Once you have decided on a topic, the next step involves formulating an answer. Your answer should include the question and some of the prompt, if there is one. The answer you choose will become the thesis statement - the sentence that guides the construction of the paper. Everything you write about will refer back to the thesis statement in some way. Once you have your thesis statement, you will want to create a rough outline that will help you determine the arguments you will use to support the claim.
What to Include in the Introduction
The introduction of the essay is the first section you will write. This part includes a hook, a bridge, and the thesis. The hook catches the reader’s attention using methods like startling statistics, funny anecdotes, or thoughtful quotes. The bridge connects the hook to the thesis, which is the main idea of your essay.
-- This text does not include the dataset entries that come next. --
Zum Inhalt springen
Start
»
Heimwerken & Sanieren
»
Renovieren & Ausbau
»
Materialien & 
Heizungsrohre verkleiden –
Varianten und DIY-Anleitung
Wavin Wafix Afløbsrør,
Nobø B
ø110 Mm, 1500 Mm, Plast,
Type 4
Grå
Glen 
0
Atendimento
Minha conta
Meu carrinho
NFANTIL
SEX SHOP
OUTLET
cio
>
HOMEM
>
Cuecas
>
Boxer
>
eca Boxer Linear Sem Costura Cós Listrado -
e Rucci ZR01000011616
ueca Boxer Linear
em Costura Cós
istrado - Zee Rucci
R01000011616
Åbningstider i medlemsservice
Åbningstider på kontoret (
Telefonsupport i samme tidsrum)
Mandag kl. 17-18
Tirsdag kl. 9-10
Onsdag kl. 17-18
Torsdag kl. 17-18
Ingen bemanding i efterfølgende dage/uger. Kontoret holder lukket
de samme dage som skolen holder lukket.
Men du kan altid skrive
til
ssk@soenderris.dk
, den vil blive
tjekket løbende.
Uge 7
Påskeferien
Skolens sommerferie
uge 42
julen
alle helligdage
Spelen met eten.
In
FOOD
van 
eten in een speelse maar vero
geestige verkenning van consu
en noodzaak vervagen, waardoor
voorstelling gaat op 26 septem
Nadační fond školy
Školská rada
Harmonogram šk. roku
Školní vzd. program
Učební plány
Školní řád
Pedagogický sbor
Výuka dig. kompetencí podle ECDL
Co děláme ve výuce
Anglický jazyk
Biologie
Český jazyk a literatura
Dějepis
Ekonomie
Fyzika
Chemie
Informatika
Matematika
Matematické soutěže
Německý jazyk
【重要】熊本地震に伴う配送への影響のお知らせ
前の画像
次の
Give Priority to the Body Paragraphs
Once your introduction is written and you have established with argumentative essay topics you will be debating, the body paragraphs are next. These body paragraphs break down the thesis into smaller pieces so you can clearly support the mini arguments that bring the full claim to life. Many professors require their students to include counter arguments, so the students can show why those with opposing opinions are incorrect. The counter argument usually goes in its very own paragraph. All of the body paragraphs should include evidence that is well explained. For example, if you are writing about why students should all participate in athletics, you will want to use research about obesity and lack of activity in school-age children.
End the Essay on a Strong Reflective Paragraph
You will then end the essay with a thoughtful and reflective conclusion. Simply restate your main idea and include the best support you have so you reader will have one last chance to see yor ideas and why they are correct.